# Bocote with skull and crossbones



## Weasel (Jun 18, 2012)

Stainless band. Sanded, finished and waxed inside and out. Tenon fitted so you can hand it down to your heirs.



















$40 to anywhere in the US. I'll pay the postage.


----------



## Bigdrowdy1 (Jan 29, 2010)

PM sent


----------



## Rick Howard (Feb 25, 2012)

Awesome call Weasel. Nice grab Rowdy


----------



## Weasel (Jun 18, 2012)

Bigdrowdy1, Thanks for the offer, but I need money.....NOT SAUSAGE!


----------



## Yotehntr (Nov 17, 2010)

Sharp call Weasel! (sausage?? LOL)


----------



## Weasel (Jun 18, 2012)

SOLD!!!!! and not for sausage.


----------



## Spearodafish (Nov 11, 2012)

Sweet looking call...sausage? Lol


----------



## Weasel (Jun 18, 2012)

Bigdrowdy1 made me a kind offer of sausage and jerky in trade for the call. :smiley-confused005:


----------



## azpredatorhunter (Jul 24, 2012)

sweet call weasel.


----------



## Ruger (Jan 22, 2011)

Nice call! Guess I'm gonna have to be on PT all day to beat some of ya guys to thesr calls, Lol. Great grab Bigrowdy!


----------



## bones44 (Jan 7, 2011)

Absolutely love the look of those banded calls Weasel !


----------



## Bigdrowdy1 (Jan 29, 2010)

Not a prob Weasel. I didnt score the call yet but still working on it. To those who have had my deer jerky and summer sausage can attest to the fact it is 1 of a kind and hard to beat. The offer was not meant to down grade the value of your calls at all. I wanted to add this call to the set that I got from you earlier last month.


----------



## hassell (Feb 9, 2010)

Thats for sure, would have taken that trade in a heart beat.


----------



## 220swift (Mar 2, 2011)

already done, a very good trade is sometimes worth more than cash to me.........thanks bigdrowdy1!!!!!!!!!!


----------



## Bigdrowdy1 (Jan 29, 2010)

Looking forward to meeting you 220 face to face.


----------



## Weasel (Jun 18, 2012)

I had no idea of the quality and reputation of Bigdrowdy's sausage and jerky. NOW I FIND OUT! :frusty:

I hope there is a second chance at some point.


----------



## youngdon (Mar 10, 2010)

hassell said:


> Thats for sure, would have taken that trade in a heart beat.





Weasel said:


> I had no idea of the quality and reputation of Bigdrowdy's sausage and jerky. NOW I FIND OUT! :frusty:
> 
> I hope there is a second chance at some point.
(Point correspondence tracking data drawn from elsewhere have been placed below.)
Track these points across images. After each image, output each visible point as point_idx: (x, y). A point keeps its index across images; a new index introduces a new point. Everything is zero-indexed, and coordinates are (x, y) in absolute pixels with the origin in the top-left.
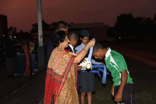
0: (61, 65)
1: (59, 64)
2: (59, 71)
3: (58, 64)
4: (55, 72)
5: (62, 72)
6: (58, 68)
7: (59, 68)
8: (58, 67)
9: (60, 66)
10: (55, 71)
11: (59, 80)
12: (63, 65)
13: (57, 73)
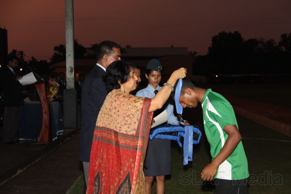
0: (127, 116)
1: (124, 117)
2: (127, 129)
3: (122, 117)
4: (121, 132)
5: (134, 130)
6: (125, 124)
7: (127, 123)
8: (124, 122)
9: (127, 118)
10: (120, 130)
11: (131, 144)
12: (131, 116)
13: (125, 133)
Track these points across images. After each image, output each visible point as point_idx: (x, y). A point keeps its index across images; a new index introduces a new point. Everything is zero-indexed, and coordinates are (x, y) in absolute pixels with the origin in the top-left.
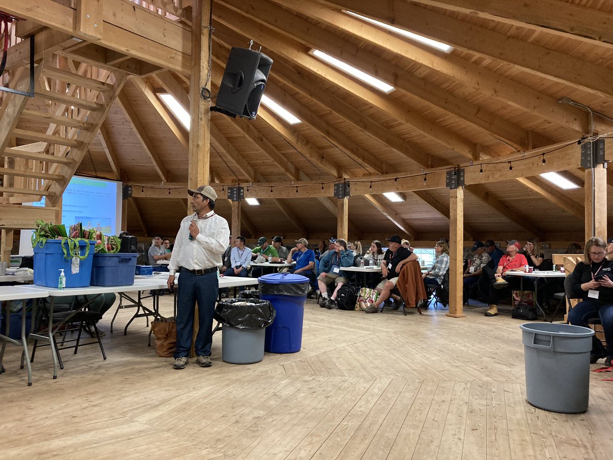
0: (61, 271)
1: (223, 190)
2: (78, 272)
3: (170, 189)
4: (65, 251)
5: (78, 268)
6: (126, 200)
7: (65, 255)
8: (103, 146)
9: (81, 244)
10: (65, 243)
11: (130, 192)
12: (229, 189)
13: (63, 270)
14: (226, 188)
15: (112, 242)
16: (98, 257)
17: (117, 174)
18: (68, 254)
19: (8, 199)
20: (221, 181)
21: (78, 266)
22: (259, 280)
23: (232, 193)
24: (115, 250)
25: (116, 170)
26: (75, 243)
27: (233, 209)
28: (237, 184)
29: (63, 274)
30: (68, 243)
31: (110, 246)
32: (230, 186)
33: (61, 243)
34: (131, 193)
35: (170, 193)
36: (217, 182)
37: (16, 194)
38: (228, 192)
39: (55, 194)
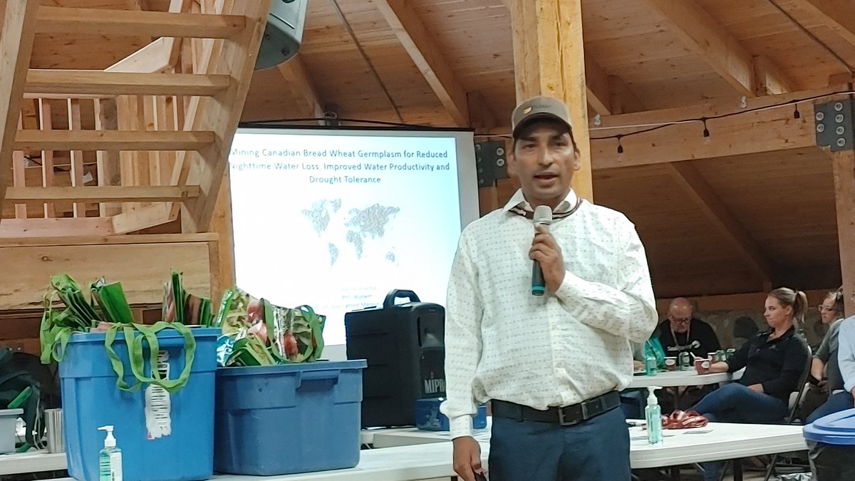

yeah you would have been happy with the sausage for sure. I guess you didn't read my post on it....


----------



## 220swift (Mar 2, 2011)

Bigdrowdy1 said:


> Looking forward to meeting you 220 face to face.


same here!!!!


----------



## hassell (Feb 9, 2010)

Making top grade sausage is a trade in its self, just like making quality calls as you guys do here on site. I've made many hundreds of pounds of wild game sausage and to get to BigD's level takes a lot of years of trial and error But he's there.

Thanks BigD


----------



## prairiewolf (Feb 19, 2012)

I have some of his sausage and jerky and would be glad for a trade in the future.


----------



## Spearodafish (Nov 11, 2012)

Good to know...I'll definitely keep this in mind...


----------